§ Exercise
Pictures aside, please retype the whole listing word for word.

§ Task input
>>>>
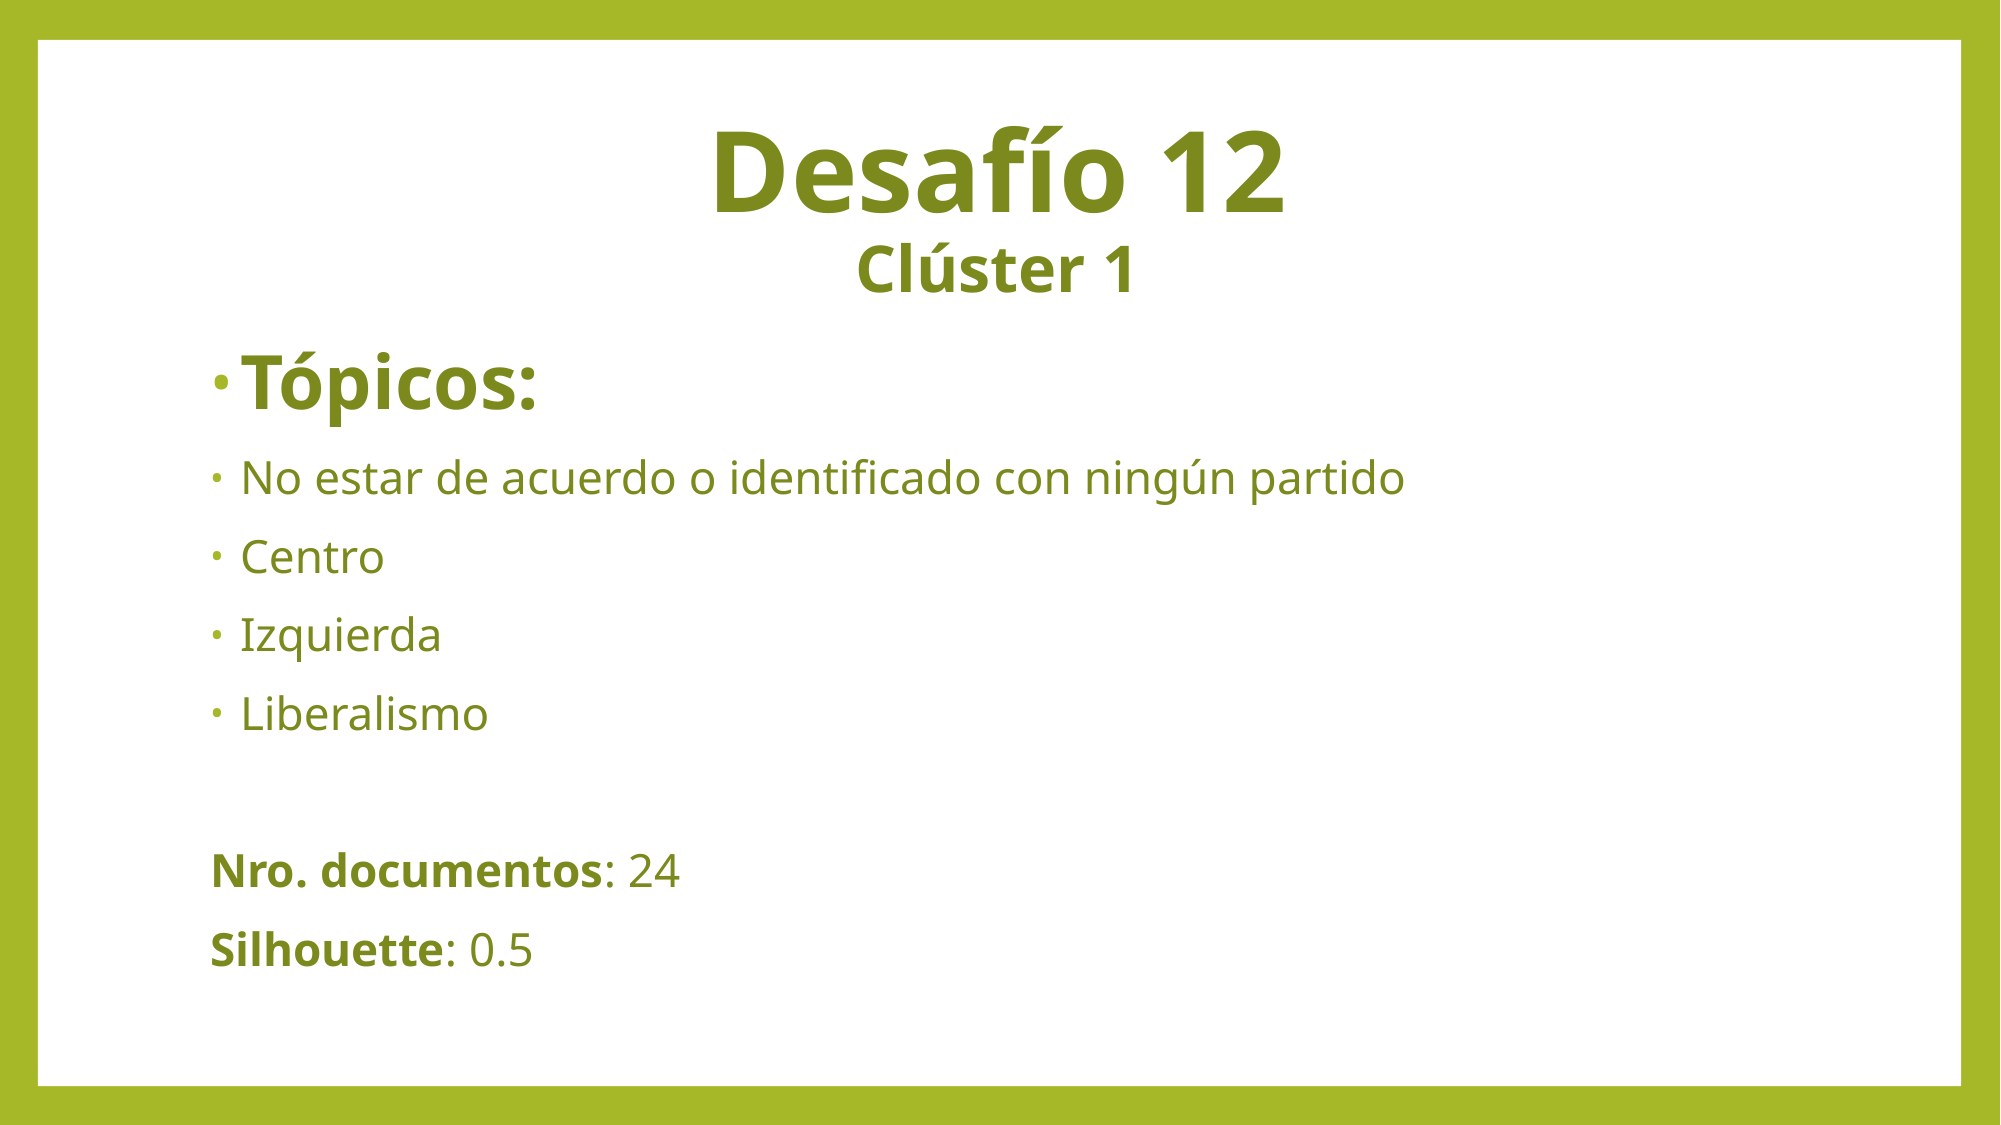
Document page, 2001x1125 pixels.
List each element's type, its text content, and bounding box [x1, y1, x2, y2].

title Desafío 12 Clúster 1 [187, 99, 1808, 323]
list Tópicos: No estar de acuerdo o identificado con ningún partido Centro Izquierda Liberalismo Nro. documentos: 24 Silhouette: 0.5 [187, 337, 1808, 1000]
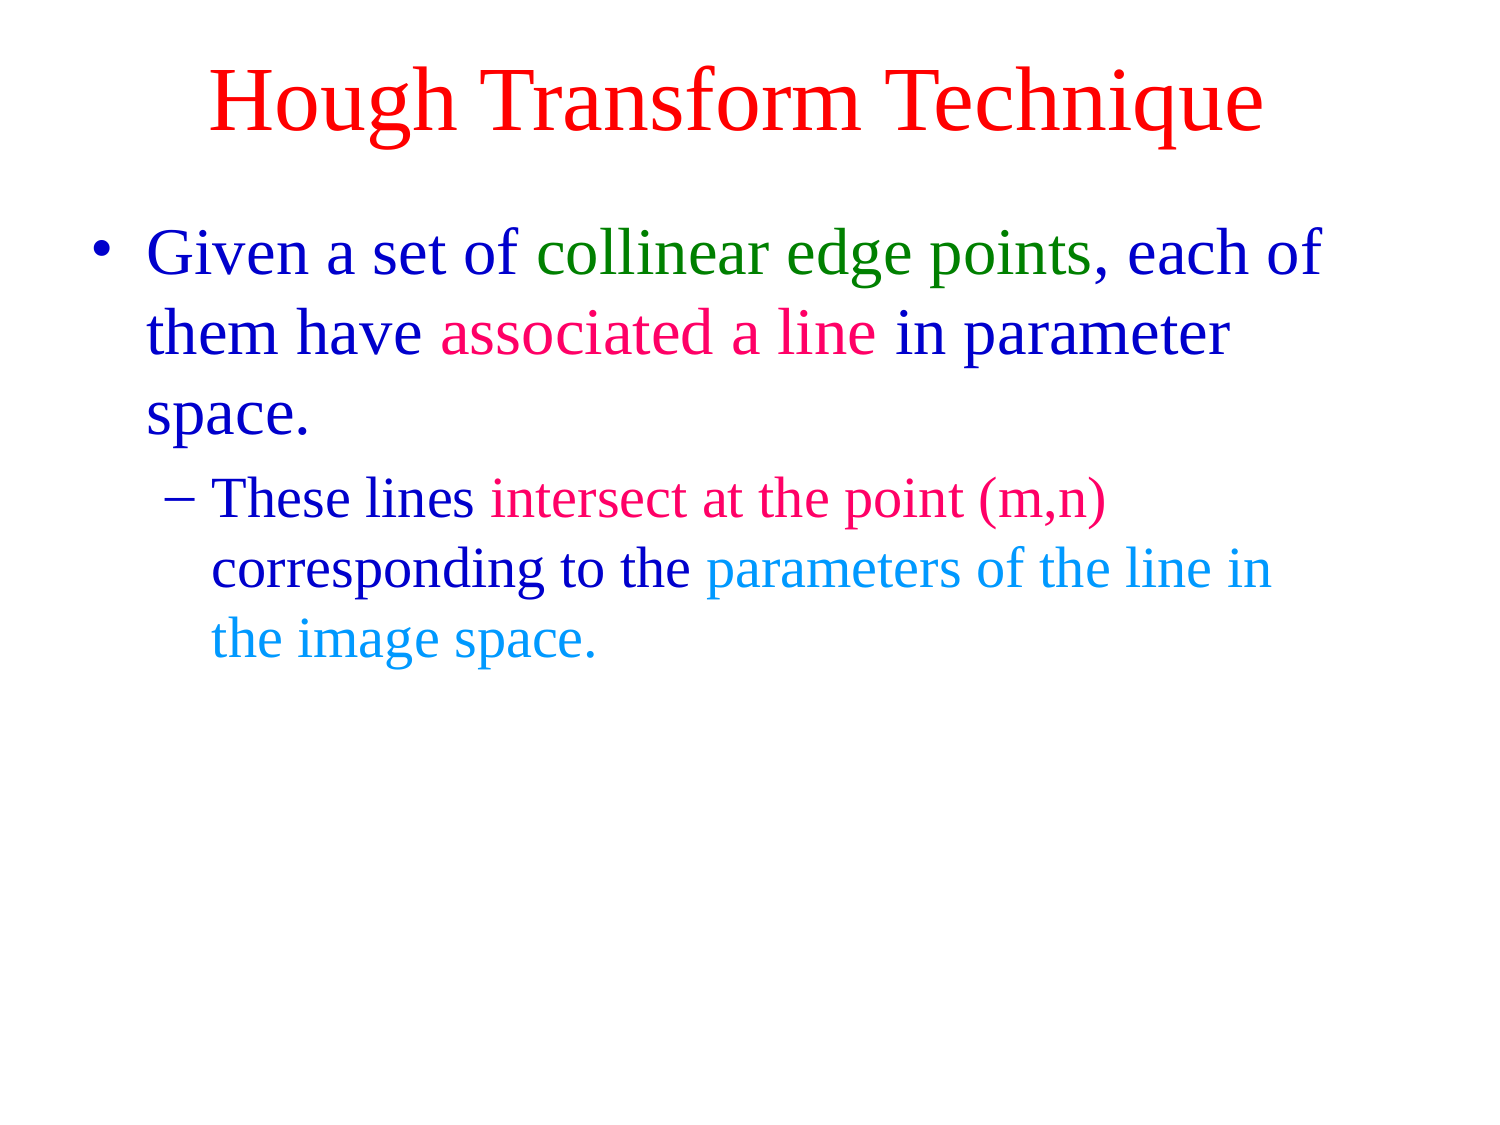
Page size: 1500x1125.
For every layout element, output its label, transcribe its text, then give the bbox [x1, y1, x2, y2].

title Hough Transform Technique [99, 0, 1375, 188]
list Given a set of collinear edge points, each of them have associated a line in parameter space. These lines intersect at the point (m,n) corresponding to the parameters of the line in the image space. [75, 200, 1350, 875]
<<<<
§ Response area
Document page, 2001x1125 pixels.
List each element's type, its text content, and bounding box [x1, y1, x2, y2].

title Desafío 12 Clúster 1 [187, 99, 1808, 323]
list Tópicos: No estar de acuerdo o identificado con ningún partido Centro Izquierda Liberalismo Nro. documentos: 24 Silhouette: 0.5 [187, 337, 1808, 1000]
Page size: 1500x1125.
For every layout element, output its label, transcribe its text, then give the bbox [x1, y1, x2, y2].

title Hough Transform Technique [99, 0, 1375, 188]
list Given a set of collinear edge points, each of them have associated a line in parameter space. These lines intersect at the point (m,n) corresponding to the parameters of the line in the image space. [75, 200, 1350, 875]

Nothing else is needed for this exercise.